■ **Supplied records**
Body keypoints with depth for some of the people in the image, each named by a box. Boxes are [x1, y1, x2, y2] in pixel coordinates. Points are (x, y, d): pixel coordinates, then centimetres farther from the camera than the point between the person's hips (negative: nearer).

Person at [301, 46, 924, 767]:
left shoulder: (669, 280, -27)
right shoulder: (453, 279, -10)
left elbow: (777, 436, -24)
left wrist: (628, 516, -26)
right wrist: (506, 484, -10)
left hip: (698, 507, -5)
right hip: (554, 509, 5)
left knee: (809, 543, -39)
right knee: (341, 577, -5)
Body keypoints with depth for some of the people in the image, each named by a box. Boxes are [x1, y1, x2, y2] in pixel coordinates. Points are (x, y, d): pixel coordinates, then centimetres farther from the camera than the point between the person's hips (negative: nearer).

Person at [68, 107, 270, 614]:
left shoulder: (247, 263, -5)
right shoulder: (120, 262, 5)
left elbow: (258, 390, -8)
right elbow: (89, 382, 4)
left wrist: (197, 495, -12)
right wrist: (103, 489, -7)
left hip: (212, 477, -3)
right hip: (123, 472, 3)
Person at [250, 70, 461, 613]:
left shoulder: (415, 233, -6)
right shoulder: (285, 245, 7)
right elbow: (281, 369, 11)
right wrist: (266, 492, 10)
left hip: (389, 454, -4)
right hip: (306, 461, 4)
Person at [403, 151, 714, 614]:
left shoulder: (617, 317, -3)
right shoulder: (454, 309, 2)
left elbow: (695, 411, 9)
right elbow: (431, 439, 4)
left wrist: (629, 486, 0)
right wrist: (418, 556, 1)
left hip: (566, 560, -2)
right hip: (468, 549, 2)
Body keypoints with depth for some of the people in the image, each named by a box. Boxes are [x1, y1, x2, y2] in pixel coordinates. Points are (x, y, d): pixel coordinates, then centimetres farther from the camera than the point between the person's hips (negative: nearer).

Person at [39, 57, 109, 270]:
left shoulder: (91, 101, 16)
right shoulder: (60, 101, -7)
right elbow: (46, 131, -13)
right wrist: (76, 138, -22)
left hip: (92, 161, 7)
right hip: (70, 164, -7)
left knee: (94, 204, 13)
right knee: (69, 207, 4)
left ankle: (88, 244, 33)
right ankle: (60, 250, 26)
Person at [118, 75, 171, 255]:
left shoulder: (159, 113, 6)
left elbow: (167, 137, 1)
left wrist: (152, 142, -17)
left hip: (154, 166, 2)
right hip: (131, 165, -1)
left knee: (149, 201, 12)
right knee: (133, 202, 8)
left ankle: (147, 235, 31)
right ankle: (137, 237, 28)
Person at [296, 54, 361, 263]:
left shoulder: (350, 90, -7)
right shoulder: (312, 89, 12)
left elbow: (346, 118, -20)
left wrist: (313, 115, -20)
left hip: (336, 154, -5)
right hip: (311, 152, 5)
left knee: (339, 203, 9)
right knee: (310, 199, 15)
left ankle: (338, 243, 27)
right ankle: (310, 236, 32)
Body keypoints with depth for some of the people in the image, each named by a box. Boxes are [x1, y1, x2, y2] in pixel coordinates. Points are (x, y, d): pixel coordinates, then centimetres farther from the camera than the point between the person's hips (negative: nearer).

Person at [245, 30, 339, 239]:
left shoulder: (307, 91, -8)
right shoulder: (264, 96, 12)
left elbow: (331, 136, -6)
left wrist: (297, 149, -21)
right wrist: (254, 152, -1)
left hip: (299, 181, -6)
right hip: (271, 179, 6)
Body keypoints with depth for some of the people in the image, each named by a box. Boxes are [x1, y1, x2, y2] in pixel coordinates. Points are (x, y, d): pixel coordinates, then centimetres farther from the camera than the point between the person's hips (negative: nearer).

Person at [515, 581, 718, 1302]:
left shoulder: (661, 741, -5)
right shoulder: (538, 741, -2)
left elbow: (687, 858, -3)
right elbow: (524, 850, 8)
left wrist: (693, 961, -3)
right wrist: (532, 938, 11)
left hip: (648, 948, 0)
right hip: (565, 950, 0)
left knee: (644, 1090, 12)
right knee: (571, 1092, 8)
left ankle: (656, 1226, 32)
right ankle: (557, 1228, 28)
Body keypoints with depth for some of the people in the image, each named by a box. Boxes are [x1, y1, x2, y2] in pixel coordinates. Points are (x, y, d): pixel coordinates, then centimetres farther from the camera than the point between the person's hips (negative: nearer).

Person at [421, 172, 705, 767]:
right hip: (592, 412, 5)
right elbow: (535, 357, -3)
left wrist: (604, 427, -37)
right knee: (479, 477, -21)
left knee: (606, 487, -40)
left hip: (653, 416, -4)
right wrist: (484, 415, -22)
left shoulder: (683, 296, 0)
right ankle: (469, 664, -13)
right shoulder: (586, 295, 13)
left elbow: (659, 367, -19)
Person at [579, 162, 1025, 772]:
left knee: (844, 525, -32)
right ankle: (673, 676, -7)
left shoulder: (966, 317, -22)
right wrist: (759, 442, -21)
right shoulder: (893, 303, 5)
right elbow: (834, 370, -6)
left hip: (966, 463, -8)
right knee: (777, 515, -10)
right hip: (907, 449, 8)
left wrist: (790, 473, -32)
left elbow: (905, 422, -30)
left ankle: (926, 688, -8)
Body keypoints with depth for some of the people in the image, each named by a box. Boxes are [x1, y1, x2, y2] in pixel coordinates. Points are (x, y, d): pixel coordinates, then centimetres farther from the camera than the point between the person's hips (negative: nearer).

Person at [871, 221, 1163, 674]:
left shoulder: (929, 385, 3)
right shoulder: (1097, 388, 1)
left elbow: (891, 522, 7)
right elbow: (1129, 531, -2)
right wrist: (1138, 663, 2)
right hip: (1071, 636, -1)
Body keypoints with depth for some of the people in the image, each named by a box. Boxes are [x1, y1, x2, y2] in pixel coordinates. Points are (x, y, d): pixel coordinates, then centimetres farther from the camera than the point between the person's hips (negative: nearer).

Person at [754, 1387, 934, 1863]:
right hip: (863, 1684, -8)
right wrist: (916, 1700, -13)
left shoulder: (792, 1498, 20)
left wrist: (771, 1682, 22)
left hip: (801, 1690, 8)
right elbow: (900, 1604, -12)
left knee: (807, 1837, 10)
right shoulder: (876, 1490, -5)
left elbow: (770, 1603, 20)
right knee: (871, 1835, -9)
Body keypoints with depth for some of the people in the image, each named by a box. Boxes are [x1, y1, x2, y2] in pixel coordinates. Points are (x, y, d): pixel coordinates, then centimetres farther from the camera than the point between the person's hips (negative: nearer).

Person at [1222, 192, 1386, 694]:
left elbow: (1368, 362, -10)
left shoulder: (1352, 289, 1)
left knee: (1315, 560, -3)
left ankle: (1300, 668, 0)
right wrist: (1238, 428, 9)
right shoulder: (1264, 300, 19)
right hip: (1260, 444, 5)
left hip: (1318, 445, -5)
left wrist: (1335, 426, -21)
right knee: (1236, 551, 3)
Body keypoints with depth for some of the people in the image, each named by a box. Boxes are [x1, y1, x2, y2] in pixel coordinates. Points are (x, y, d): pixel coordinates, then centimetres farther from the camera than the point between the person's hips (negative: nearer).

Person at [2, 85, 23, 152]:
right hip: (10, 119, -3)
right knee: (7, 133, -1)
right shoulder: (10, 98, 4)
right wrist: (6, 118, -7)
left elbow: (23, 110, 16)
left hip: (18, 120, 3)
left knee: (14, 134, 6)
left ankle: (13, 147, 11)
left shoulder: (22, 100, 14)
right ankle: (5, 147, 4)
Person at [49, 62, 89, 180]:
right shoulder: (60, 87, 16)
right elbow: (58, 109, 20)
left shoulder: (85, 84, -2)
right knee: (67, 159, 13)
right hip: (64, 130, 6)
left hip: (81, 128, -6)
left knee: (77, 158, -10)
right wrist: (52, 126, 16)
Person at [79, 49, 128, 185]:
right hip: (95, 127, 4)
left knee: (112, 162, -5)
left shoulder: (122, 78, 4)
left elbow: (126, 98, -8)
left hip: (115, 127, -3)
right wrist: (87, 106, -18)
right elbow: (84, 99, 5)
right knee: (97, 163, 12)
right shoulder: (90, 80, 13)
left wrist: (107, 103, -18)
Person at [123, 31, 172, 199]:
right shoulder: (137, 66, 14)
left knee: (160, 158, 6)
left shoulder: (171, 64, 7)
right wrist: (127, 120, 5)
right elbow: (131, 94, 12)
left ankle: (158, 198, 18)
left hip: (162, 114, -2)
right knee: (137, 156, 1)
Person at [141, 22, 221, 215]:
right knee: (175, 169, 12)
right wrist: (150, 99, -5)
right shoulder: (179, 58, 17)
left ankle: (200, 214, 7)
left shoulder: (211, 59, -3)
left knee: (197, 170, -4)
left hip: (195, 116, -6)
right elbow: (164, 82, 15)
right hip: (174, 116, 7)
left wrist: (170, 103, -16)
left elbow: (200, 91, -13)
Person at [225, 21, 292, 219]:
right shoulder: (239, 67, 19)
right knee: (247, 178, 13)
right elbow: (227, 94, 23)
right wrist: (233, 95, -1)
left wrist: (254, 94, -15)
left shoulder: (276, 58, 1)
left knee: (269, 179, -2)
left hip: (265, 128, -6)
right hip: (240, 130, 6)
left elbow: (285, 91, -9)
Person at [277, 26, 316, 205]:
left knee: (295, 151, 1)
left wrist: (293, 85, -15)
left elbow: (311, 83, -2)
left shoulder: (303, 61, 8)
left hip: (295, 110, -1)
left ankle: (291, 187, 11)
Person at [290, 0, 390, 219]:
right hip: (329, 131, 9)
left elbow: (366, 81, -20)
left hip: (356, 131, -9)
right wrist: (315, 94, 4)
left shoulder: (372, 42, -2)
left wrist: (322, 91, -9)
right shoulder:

■ **Aim of the task**
Rewrite the part of the listing that opens with the line containing "left shoulder: (683, 296, 0)" and closes with the line containing "left ankle: (926, 688, -8)", swapping "right ankle" for "right foot" and leaving everything else unchanged.

■ **Result of this task**
left shoulder: (683, 296, 0)
right foot: (469, 664, -13)
right shoulder: (586, 295, 13)
left elbow: (659, 367, -19)
Person at [579, 162, 1025, 772]:
left knee: (844, 525, -32)
right foot: (673, 676, -7)
left shoulder: (966, 317, -22)
right wrist: (759, 442, -21)
right shoulder: (893, 303, 5)
right elbow: (834, 370, -6)
left hip: (966, 463, -8)
right knee: (777, 515, -10)
right hip: (907, 449, 8)
left wrist: (790, 473, -32)
left elbow: (905, 422, -30)
left ankle: (926, 688, -8)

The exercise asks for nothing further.